The Spring I high-stakes activity I created grew directly out of the Fall’s low-stakes activity, which was designed as a scaffolded assignment, and foundation, to assist students with their in-class mid-term essay. While the low-stakes activity was extremely effective in allowing students to locate, interpret, and analyze relevant direct quotations and paraphrases from the course text, the high-stakes assignment proved to be more challenging and time-consuming.

The high-stakes assignment required students to continue utilizing the comparison and contrast format, within their research essay assignments, to specify the major similarities and differences between the respective legacies of female civil rights activists, Ella Baker and Fannie Lou Hamer, and the more widely-known civil rights icons, Malcolm X and Dr. King. All of the students readily identified sexism and gender discrimination as the principal obstacle to the afore-mentioned women’s notoriety; however, only one third of the students fully addressed more complex issues, such as differing philosophies of grassroots organization and intersectional approaches to encouraging mass political mobilization among women, people of color, and the working classes.

As it currently stands the research assignment is on Ella Baker and Fannie Lou Hamer.

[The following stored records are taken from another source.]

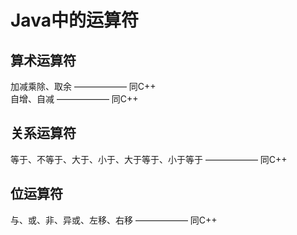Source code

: # Java中的运算符  

## 算术运算符  

加减乘除、取余  ——————   同C++  
自增、自减  ——————   同C++  

## 关系运算符

等于、不等于、大于、小于、大于等于、小于等于  ——————  同C++  

## 位运算符

与、或、非、异或、左移、右移  ——————  同C++  
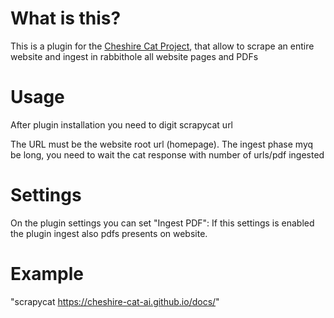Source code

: # What is this?

This is a plugin for the [Cheshire Cat Project](https://github.com/pieroit/cheshire-cat), that allow to scrape an entire website and ingest in rabbithole all website pages and PDFs

# Usage

After plugin installation you need to digit scrapycat url

The URL must be the website root url (homepage).
The ingest phase myq be long, you need to wait the cat response with number of urls/pdf ingested

# Settings

On the plugin settings you can set "Ingest PDF": If this settings is enabled the plugin ingest also pdfs presents on website.

# Example

"scrapycat https://cheshire-cat-ai.github.io/docs/"
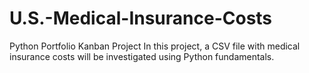 # U.S.-Medical-Insurance-Costs

Python Portfolio Kanban Project
In this project, a CSV file with medical insurance costs will be investigated using Python fundamentals.
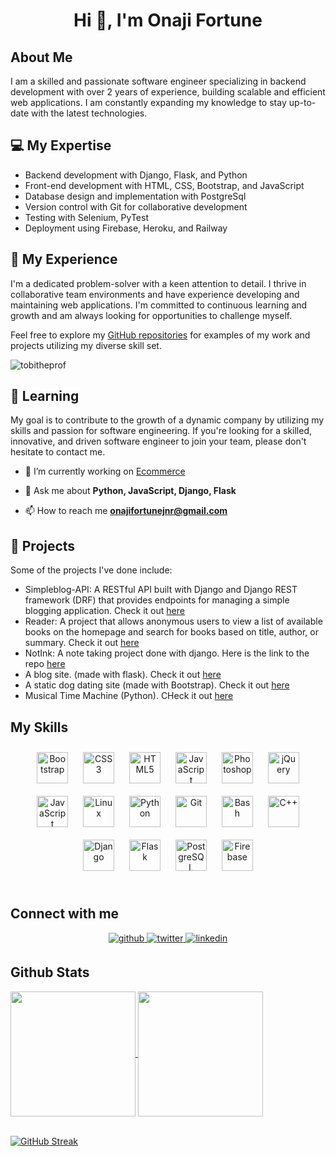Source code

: <h1 align="center">Hi 👋, I'm Onaji Fortune</h1>

## About Me
I am a skilled and passionate software engineer specializing in backend development with over 2 years of experience, building scalable and efficient web applications. I am constantly expanding my knowledge to stay up-to-date with the latest technologies.

## 💻 My Expertise
- Backend development with Django, Flask, and Python
- Front-end development with HTML, CSS, Bootstrap, and JavaScript
- Database design and implementation with PostgreSql
- Version control with Git for collaborative development
- Testing with Selenium, PyTest
- Deployment using Firebase, Heroku, and Railway

## 🚀 My Experience
I'm a dedicated problem-solver with a keen attention to detail. I thrive in collaborative team environments and have experience developing and maintaining web applications. I'm committed to continuous learning and growth and am always looking for opportunities to challenge myself.

Feel free to explore my [GitHub repositories](https://github.com/onajifortune) for examples of my work and projects utilizing my diverse skill set.

<p align="left"> <img src="https://komarev.com/ghpvc/?username=onajifortune&label=Profile%20views&color=0e75b6&style=flat" alt="tobitheprof" /> </p>

## 🌱 Learning
My goal is to contribute to the growth of a dynamic company by utilizing my skills and passion for software engineering. If you're looking for a skilled, innovative, and driven software engineer to join your team, please don't hesitate to contact me.

- 🔭 I’m currently working on [Ecommerce](https://github.com/onajifortune/Ecommerce.git)

- 💬 Ask me about **Python, JavaScript, Django, Flask**

- 📫 How to reach me **onajifortunejnr@gmail.com**

## 🔭 Projects
Some of the projects I've done include:
- Simpleblog-API: A RESTful API built with Django and Django REST framework (DRF) that provides endpoints for managing a simple blogging application. Check it out [here](https://github.com/onajifortune/SimpleBlog-API)
- Reader: A project that allows anonymous users to view a list of available books on the homepage and search for books based on title, author, or summary. Check it out [here](https://github.com/onajifortune/LocalLibrary)
- NotInk: A note taking project done with django. Here is the link to the repo [here](https://github.com/onajifortune/NotInk)
- A blog site. (made with flask). Check it out [here](https://github.com/onajifortune/My-Blog)
- A static dog dating site (made with Bootstrap). Check it out [here](https://github.com/onajifortune/Tindog_Website)
- Musical Time Machine (Python). CHeck it out [here](https://github.com/onajifortune/Muscial-TIme-Machine)


## My Skills

<div align="center">  
<a href="https://getbootstrap.com/docs/3.4/javascript/" target="_blank"><img style="margin: 10px" src="https://profilinator.rishav.dev/skills-assets/bootstrap-plain.svg" alt="Bootstrap" height="50" /></a>  
<a href="https://www.w3schools.com/css/" target="_blank"><img style="margin: 10px" src="https://profilinator.rishav.dev/skills-assets/css3-original-wordmark.svg" alt="CSS3" height="50" /></a>  
<a href="https://en.wikipedia.org/wiki/HTML5" target="_blank"><img style="margin: 10px" src="https://profilinator.rishav.dev/skills-assets/html5-original-wordmark.svg" alt="HTML5" height="50" /></a>  
<a href="https://www.javascript.com/" target="_blank"><img style="margin: 10px" src="https://profilinator.rishav.dev/skills-assets/javascript-original.svg" alt="JavaScript" height="50" /></a>  
<a href="https://www.adobe.com/in/products/photoshop.html" target="_blank"><img style="margin: 10px" src="https://profilinator.rishav.dev/skills-assets/photoshop-plain.svg" alt="Photoshop" height="50" /></a>  
<a href="https://jquery.com/" target="_blank"><img style="margin: 10px" src="https://profilinator.rishav.dev/skills-assets/jquery.png" alt="jQuery" height="50" /></a> <a href="https://www.javascript.com/" target="_blank"><img style="margin: 10px" src="https://profilinator.rishav.dev/skills-assets/javascript-original.svg" alt="JavaScript" height="50" /></a>  
<a href="https://www.linux.org/" target="_blank"><img style="margin: 10px" src="https://profilinator.rishav.dev/skills-assets/linux-original.svg" alt="Linux" height="50" /></a>  
<a href="https://www.python.org/" target="_blank"><img style="margin: 10px" src="https://profilinator.rishav.dev/skills-assets/python-original.svg" alt="Python" height="50" /></a>  
<a href="https://github.com/" target="_blank"><img style="margin: 10px" src="https://profilinator.rishav.dev/skills-assets/git-scm-icon.svg" alt="Git" height="50" /></a>  
<a href="https://www.gnu.org/software/bash/" target="_blank"><img style="margin: 10px" src="https://profilinator.rishav.dev/skills-assets/gnu_bash-icon.svg" alt="Bash" height="50" /></a>  
<a href="https://www.cplusplus.com/" target="_blank"><img style="margin: 10px" src="https://profilinator.rishav.dev/skills-assets/cplusplus-original.svg" alt="C++" height="50" /></a>  
<a href="https://www.djangoproject.com/" target="_blank"><img style="margin: 10px" src="https://profilinator.rishav.dev/skills-assets/django-original.svg" alt="Django" height="50" /></a>  
<a href="https://flask.palletsprojects.com/" target="_blank"><img style="margin: 10px" src="https://profilinator.rishav.dev/skills-assets/flask.png" alt="Flask" height="50" /></a>  
<a href="https://www.postgresql.org/" target="_blank"><img style="margin: 10px" src="https://profilinator.rishav.dev/skills-assets/postgresql-original-wordmark.svg" alt="PostgreSQL" height="50" /></a>  
<a href="https://firebase.google.com/" target="_blank"><img style="margin: 10px" src="https://profilinator.rishav.dev/skills-assets/firebase.png" alt="Firebase" height="50" /></a>  
</div>

<br>


## Connect with me  
<div align="center">
  <a href="https://github.com/onajifortune" target="_blank">
    <img src=https://img.shields.io/badge/github-%2324292e.svg?&style=for-the-badge&logo=github&logoColor=white alt=github style="margin-bottom: 5px;" />
  </a>
  <a href="https://www.twitter.com/FortuneOnaji" target="_blank">
    <img src=https://img.shields.io/badge/twitter-%2300acee.svg?&style=for-the-badge&logo=twitter&logoColor=white alt=twitter style="margin-bottom: 5px;" />
  </a>
  <a href="www.linkedin.com/in/fortune-onaji-24a72b228/" target="_blank">
    <img src=https://img.shields.io/badge/linkedin-%231E77B5.svg?&style=for-the-badge&logo=linkedin&logoColor=white alt=linkedin style="margin-bottom: 5px;" />
  </a>
<!--   <a href="https://www.facebook.com/" target="_blank">
    <img src=https://img.shields.io/badge/facebook-%232E87FB.svg?&style=for-the-badge&logo=facebook&logoColor=white alt=facebook style="margin-bottom: 5px;" />
  </a> -->
<!--   <a href="https://hashnode.com/" target="_blank">
    <img src=https://img.shields.io/badge/hashnode-%232962FF.svg?&style=for-the-badge&logo=hashnode&logoColor=white alt=hashnode style="margin-bottom: 5px;" />
   </a>   -->
</div>

## Github Stats
<a href="#">
  <img height=200 align="center" src="https://github-readme-stats.vercel.app/api?username=onajifortune&show_icons=true&theme=radical&rank_icon=percentile" />
</a>
<a href="#">
  <img height=200 align="center" src="https://github-readme-stats.vercel.app/api/top-langs?username=onajifortune&layout=compact&langs_count=8" />
</a>
<br />
<br />

[![GitHub Streak](https://streak-stats.demolab.com/?user=onajifortune)](https://git.io/streak-stats)
<!-- Extra pins
![Readme Card](https://github-readme-stats.vercel.app/api/pin/?username=anuraghazra&repo=github-readme-stats)](https://github.com/anuraghazra/github-readme-stats) -->
<!-- ![Fortune's GitHub stats](https://github-readme-stats.vercel.app/api?username=onajifortune&show_icons=true&theme=radical) -->
<!-- ![Top Langs](https://github-readme-stats.vercel.app/api/top-langs/?username=onajifortune&layout=compact) -->
<!-- <p align="center"> 
<img align="center" src="https://github-readme-stats.vercel.app/api?username=onajifortune&show_icons=true&theme=transparent&count_private=true&hide=issues,prs" />
</p> -->
<!-- <p align="center">
  <img align="center" src="https://streak-stats.demolab.com/?user=onajifortune&theme=transparent" width="100%" />
<br />
</p> -->
<!-- <p>
<img align="center" src="https://github-readme-stats.vercel.app/api/top-langs/?username=onajifortune&hide_progress=true&theme=transparent" width="100%"/>
</p> -->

In the near future, I plan to revise this research assignment so that it will include a preliminary low-stakes assignment on how these women’s organizing strategies included proto-intersectional objectives that foregrounded the need for unity among all people, regardless of race, sex, and class.

Revising the research assignment by including this low-stakes component will introduce students to critical race theory, as it relates to intersectionality, while also allowing them to begin their own analyses before drafting their high-stakes research essays.